Your assignment
Reproduce each of the following lines verbatim, omitting the pictures from your answer.

(Extracted page text data)
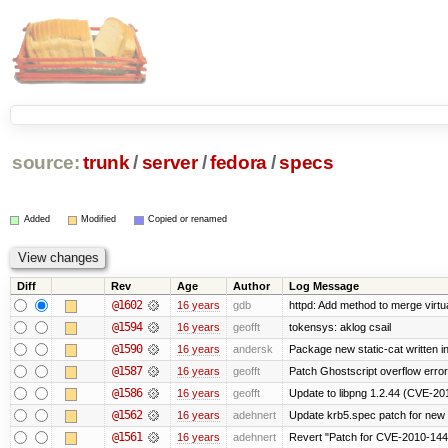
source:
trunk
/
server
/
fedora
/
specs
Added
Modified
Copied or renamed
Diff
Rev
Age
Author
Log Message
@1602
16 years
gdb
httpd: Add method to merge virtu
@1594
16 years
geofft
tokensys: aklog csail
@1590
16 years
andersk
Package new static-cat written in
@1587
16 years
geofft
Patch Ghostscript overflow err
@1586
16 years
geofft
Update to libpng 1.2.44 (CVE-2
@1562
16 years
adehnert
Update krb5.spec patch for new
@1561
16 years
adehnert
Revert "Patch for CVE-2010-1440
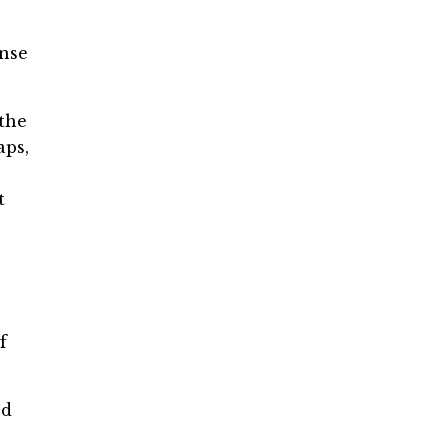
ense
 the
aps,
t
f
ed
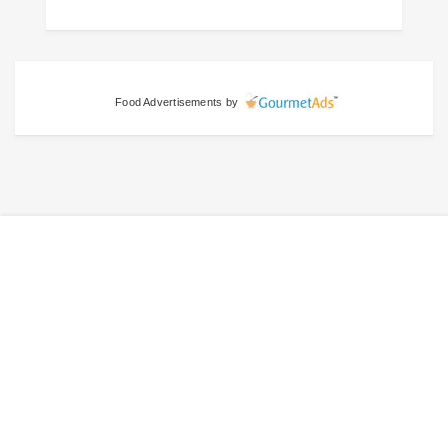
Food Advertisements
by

Task result
source:
trunk
/
server
/
fedora
/
specs
Added
Modified
Copied or renamed
Diff
Rev
Age
Author
Log Message
@1602
16 years
gdb
httpd: Add method to merge virtu
@1594
16 years
geofft
tokensys: aklog csail
@1590
16 years
andersk
Package new static-cat written in
@1587
16 years
geofft
Patch Ghostscript overflow err
@1586
16 years
geofft
Update to libpng 1.2.44 (CVE-2
@1562
16 years
adehnert
Update krb5.spec patch for new
@1561
16 years
adehnert
Revert "Patch for CVE-2010-1440
ense
 the
aps,
t
f
ed
Food Advertisements
by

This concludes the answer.